The Canadian International Trade Tribunal found that a flexible application of the computed value method (CVM), the FCVM, was the most appropriate for valuing, pursuant to s. 52(2) of the Customs Act, Pier 1’s imported goods for the relevant period, and requested that the parties prepare additional submissions on the amount of profit and general expenses to be included in the goods’ value for duty purposes (VFD. As a result, the Tribunal rendered an order on December 16, 2021, which fixed the mark-up percentages for Pier 1’s profit and general expenses. The Attorney General now brought both an appeal pursuant to s. 68(1) of the Customs Act regarding alleged errors of law in this order and an application for judicial review pursuant to s. 28(1)(e) of the Federal Courts Act regarding the alleged unreasonableness of such order.
In discussing the issue as to whether s. 18.5 of the Federal Courts Act precluded the judicial review application given that there was a statutory appeal mechanism under s. 68(1) of the Customs Act, albeit, only regarding errors of law, Boivin JA, in finding that the Court, was bound by the finding of the majority in Best Buy (2021 FCA 161), as confirmed in BCE (2022 FCA 152), stated (at para. 29):
The majority, however, found that such a complete bar to judicial review would be incompatible with the rule of law. Hence, the majority concluded that both errors were reviewable—errors of law are reviewable under the correctness standard via the statutory appeal mechanism in subsection 68(1) of the Customs Act, while errors of fact are reviewable under the reasonableness standard through an application for judicial review … .
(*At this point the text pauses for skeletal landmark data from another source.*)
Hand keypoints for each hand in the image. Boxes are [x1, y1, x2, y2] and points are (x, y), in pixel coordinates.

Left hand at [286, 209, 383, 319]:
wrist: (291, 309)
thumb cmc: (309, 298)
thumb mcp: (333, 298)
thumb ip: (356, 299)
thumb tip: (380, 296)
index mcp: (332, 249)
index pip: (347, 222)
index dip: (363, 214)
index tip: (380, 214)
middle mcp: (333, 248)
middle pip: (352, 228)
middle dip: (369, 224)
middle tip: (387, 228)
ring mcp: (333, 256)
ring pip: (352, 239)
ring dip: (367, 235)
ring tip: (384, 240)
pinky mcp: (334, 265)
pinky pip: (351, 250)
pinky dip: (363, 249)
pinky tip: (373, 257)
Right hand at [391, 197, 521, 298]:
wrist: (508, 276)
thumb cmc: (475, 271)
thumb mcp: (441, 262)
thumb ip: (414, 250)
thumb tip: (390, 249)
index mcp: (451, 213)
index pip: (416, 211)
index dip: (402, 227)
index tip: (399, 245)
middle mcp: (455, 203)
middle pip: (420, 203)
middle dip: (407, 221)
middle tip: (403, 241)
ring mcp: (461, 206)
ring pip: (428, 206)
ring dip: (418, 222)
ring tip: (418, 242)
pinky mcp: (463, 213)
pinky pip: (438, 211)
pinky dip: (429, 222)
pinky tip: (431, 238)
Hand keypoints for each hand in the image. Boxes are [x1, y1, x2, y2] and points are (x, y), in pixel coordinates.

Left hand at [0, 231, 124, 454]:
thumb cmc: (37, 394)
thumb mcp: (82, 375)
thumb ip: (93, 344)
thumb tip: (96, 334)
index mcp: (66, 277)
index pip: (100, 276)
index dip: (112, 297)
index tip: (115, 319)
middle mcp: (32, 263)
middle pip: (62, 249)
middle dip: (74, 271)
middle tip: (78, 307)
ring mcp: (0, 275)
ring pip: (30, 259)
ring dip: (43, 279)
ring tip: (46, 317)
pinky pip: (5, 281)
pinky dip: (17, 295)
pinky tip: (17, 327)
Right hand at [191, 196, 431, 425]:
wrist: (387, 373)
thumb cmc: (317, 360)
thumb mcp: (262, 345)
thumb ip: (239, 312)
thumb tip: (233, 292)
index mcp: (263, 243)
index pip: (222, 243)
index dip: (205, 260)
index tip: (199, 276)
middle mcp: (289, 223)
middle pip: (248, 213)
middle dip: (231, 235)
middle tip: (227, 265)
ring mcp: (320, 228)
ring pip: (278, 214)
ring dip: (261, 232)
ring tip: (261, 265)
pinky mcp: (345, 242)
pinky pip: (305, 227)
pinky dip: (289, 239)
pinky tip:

After dismissing both the appeal and the application, Boivin JA went on to state (at para. 52):
The better approach to reflect Parliament’s intent and the rule of law might be the more restrictive stance adopted by the Ontario Court of Appeal, which reiterates that “judicial review is always available,” but mandates that courts ask themselves whether it is an “appropriate” exercise of their discretion, adding that this is so only in “rare cases” (Yatar [2022 ONCA 446, leave granted] at paras. 42, 48).